Les interventions en milieu hospitalier

La sophrologie peut avoir toute sa place dans un établissement hospitalier lorsqu’elle est proposée comme un accompagnement complémentaire, clairement distinct du diagnostic et des soins médicaux.

L’intervention doit alors être encadrée par l’établissement et respecter plusieurs principes :

  • définir précisément l’objet non médical de l’accompagnement ;
  • obtenir l’accord libre de la personne ;
  • respecter les règles de sécurité et de confidentialité ;
  • intervenir en coordination avec les professionnels concernés ;
  • ne jamais modifier les soins ou les prescriptions ;
  • signaler à l’équipe soignante toute difficulté préoccupante, sans établir d’interprétation médicale ;
  • n’accéder qu’aux informations strictement nécessaires et expressément autorisées.

Une orientation par un médecin ne transforme pas le sophrologue en professionnel de santé. De même, intervenir à l’hôpital ou en présence d’un médecin n’autorise pas à accomplir un acte médical.

Le sophrologue demeure responsable de ses propres actes et doit conserver une posture professionnelle conforme à son champ de compétences.

Des sanctions importantes

L’exercice illégal de la médecine est puni de deux ans d’emprisonnement et de 30 000 euros d’amende.

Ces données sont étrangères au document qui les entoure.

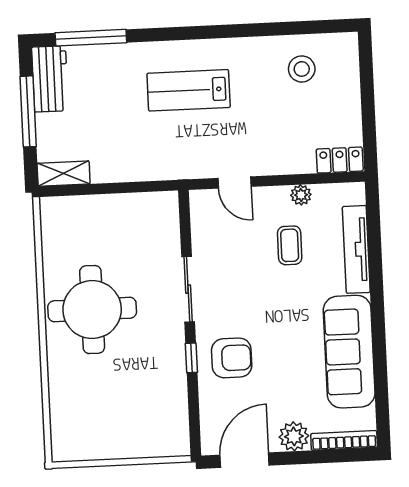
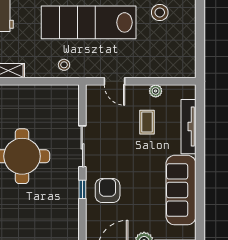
lab bench: (189, 90) -> (89, 22), width x1.86, depth x1.39
stool: (152, 160) -> (64, 65), added
locker: (340, 160) -> (181, 70), removed
armchair: (232, 358) -> (108, 190), turned -90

Lorsque l’infraction est commise au moyen d’un service de communication en ligne ou d’un support numérique ou électronique, les peines peuvent atteindre cinq ans d’emprisonnement et 75 000 euros d’amende. Des sanctions complémentaires, dont une interdiction d’exercer, peuvent également être prononcées.

Ces sanctions justifient une vigilance particulière dans la présentation des prestations en ligne et dans l’utilisation de termes médicaux ou thérapeutiques.

Une position professionnelle claire

Le Syndicat des Sophrologues Indépendants défend une sophrologie professionnelle, responsable et transparente.

Le sophrologue n’est pas, en cette seule qualité, un professionnel de santé. Il est un professionnel de l’accompagnement de la personne. Il ne pose pas de diagnostic, ne prescrit pas de traitement et ne se substitue jamais aux médecins ni aux autres professionnels de santé.

Cette délimitation ne diminue pas la valeur de notre métier. Elle en renforce, au contraire, la crédibilité, la sécurité et la légitimité.

Notre responsabilité collective est de présenter la sophrologie pour ce qu’elle est réellement : une pratique d’accompagnement mobilisant des techniques structurées pour aider la personne à mieux vivre une situation, à développer ses ressources et à retrouver une présence plus consciente à elle-même.

En cabinet privé comme en milieu hospitalier, notre ligne doit rester parfaitement claire :

Accompagner la personne sans diagnostiquer, sans traiter une maladie et sans se substituer aux professionnels de santé.

C’est dans ce cadre précis, éthique et juridiquement sécurisé que la sophrologie peut continuer à se développer et à apporter toute sa contribution au mieux-vivre des personnes.